In this example, we’ll walk through a simple use case of Sieve and learn how to:

  • Call an existing Sieve function in Python using the Sieve Python package
  • Make a call via the Sieve API and poll for results

Introduction

Audio transcription helps transcribe audio to spoken word, which can be useful for applications like captioning, accessibility, content analysis, and more. Let’s explore using an app that already exists on Sieve for this use case.

Using the Python client

1

Install the Sieve package and login

pip install sievedata

Find your API key on the Sieve dashboard and login on the CLI.

sieve login
2

Create transcriber script

Create a new Python file named transcriber.py with the following code:

import sieve

def transcribe_audio():
    target_audio = sieve.File(
        url="https://storage.googleapis.com/sieve-public-data/assets/dub.m4a")

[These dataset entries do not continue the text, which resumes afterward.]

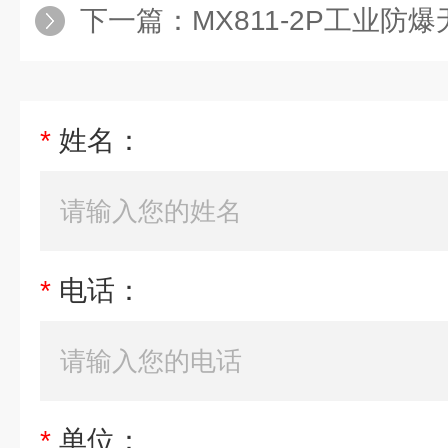
下一篇：
MX811-2P工业防爆
*
姓名：
*
电话：
*
单位：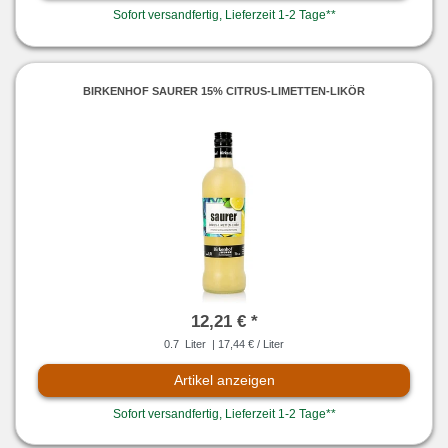
Sofort versandfertig, Lieferzeit 1-2 Tage**
BIRKENHOF SAURER 15% CITRUS-LIMETTEN-LIKÖR
12,21 € *
0.7
Liter
| 17,44 € / Liter
Artikel anzeigen
Sofort versandfertig, Lieferzeit 1-2 Tage**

    transcriber = sieve.function.get("sieve/speech_transcriber")
    transcription_result = transcriber.run(target_audio)
    for i in transcription_result:
        print(i)

if __name__ == '__main__':
    transcribe_audio()

This Python script:

  • Initializes a Sieve typed audio object and passes a URL to it (you can also pass a local path)
  • Gets a remote function by reference for audio transcription
  • Synchronously executes that remote function using .run()
  • Prints out the transcription
3

Execute the code

python transcriber.py

Congrats, you just ran your first Sieve app! You should see something similar to this output in your terminal.

[
    {
        "start": 0.009,
        "end": 7.733,
        "text": "There were a lot of other businesses that just kind of fell by the wayside because they just couldn't make the adaptation from desktop to mobile computing.",
        "words": [
            {
                "start": 0.009,
                "end": 0.109,
                "score": 0.069,
                "word": "There"
            },
            ...
        ]
    },
    {
        "start": 7.733,
        "end": 9.774,
        "text": "I think AI is going to be like that for SaaS.",
        "words": [
            {
                "start": 7.733,
                "end": 7.813,
                "score": 0.787,
                "word": "I"
            },
            ...
        ]
    }
]

By following these steps, we converted audio content to text in just a few lines of code. Just like this app, there are plenty of production-ready apps you can reference in code here.

Using the HTTP API

You can also submit a job via the API by sending a POST request to the /v2/push endpoint:

curl 'https://mango.sievedata.com/v2/push' \
  -X POST
  -H 'X-API-Key: <your api key>' \
  -H 'Content-Type: application/json' \
  --data-raw '{
    "function": "sieve/speech_transcriber",
    "inputs": {
      "file": {
        "url": "https://storage.googleapis.com/sieve-public-data/assets/dub.m4a"
      }
    }
  }'

Upon successful submission, you’ll receive a response containing the job_id and other details:

{
  "id":"898ccb04-fce3-4dec-83bd-c7569bfdc30b",
  "run_id":"898ccb04-fce3-4dec-83bd-c7569bfdc30b-653a14e7-7a48-4c8c-872b-6715a28aca1f",
  "stream_output": true,
  "status":"queued",
  "organization_id":"c0ec7825-0fcb-444e-b0b9-9660c40fa0f4",
  "model_id":"c110b79c-5dce-46f5-9431-0a95dbcce8c9",
}

An alternative to polling is using webhooks, see the docs here.
To check the status of a job and retrieve its results, poll the /v2/jobs/<your-job-id> endpoint and check the status field:

curl 'https://mango.sievedata.com/v2/jobs/<your-job-id>' \
  -H 'X-API-Key: <your api key>' \
  -H 'Content-Type: application/json' \

Your result should look something like:

{
  "id": "898ccb04-fce3-4dec-83bd-c7569bfdc30b",
  "function_id": "c110b79c-5dce-46f5-9431-0a95dbcce8c9",
  "status": "finished",
  "created_at": "2023-10-05T22:45:34.238000",
  "started_at": "2023-10-05T22:45:34.245000",
  "completed_at": "2023-10-05T22:45:36.970000",
  ...
  "outputs": [
    {
      "type": "list",
      "name": null,
      "data": [
        {
          "start": 0.009,
          "end": 7.733,
          "text": " There were a lot of other businesses that just kind of fell by the wayside because they just couldn't make the adaptation from desktop to mobile computing.",
          "words": [
            {
              "start": 0.009,
              "end": 0.109,
              "score": 0.069,
              "word": "There"
            },
            ...
          ]
        },
        {
          "start": 7.733,
          "end": 9.774,
          "text": "I think AI is going to be like that for SaaS.",
          "words": [
            {
              "start": 7.733,
              "end": 7.813,
              "score": 0.787,
              "word": "I"
            },
            ...
          ]
        }
      ],
      "description": null
    }
  ],
  ...
}

The outputs field contains a list of output files generated by the job. Each output is described by a type and a URL where the file can be downloaded.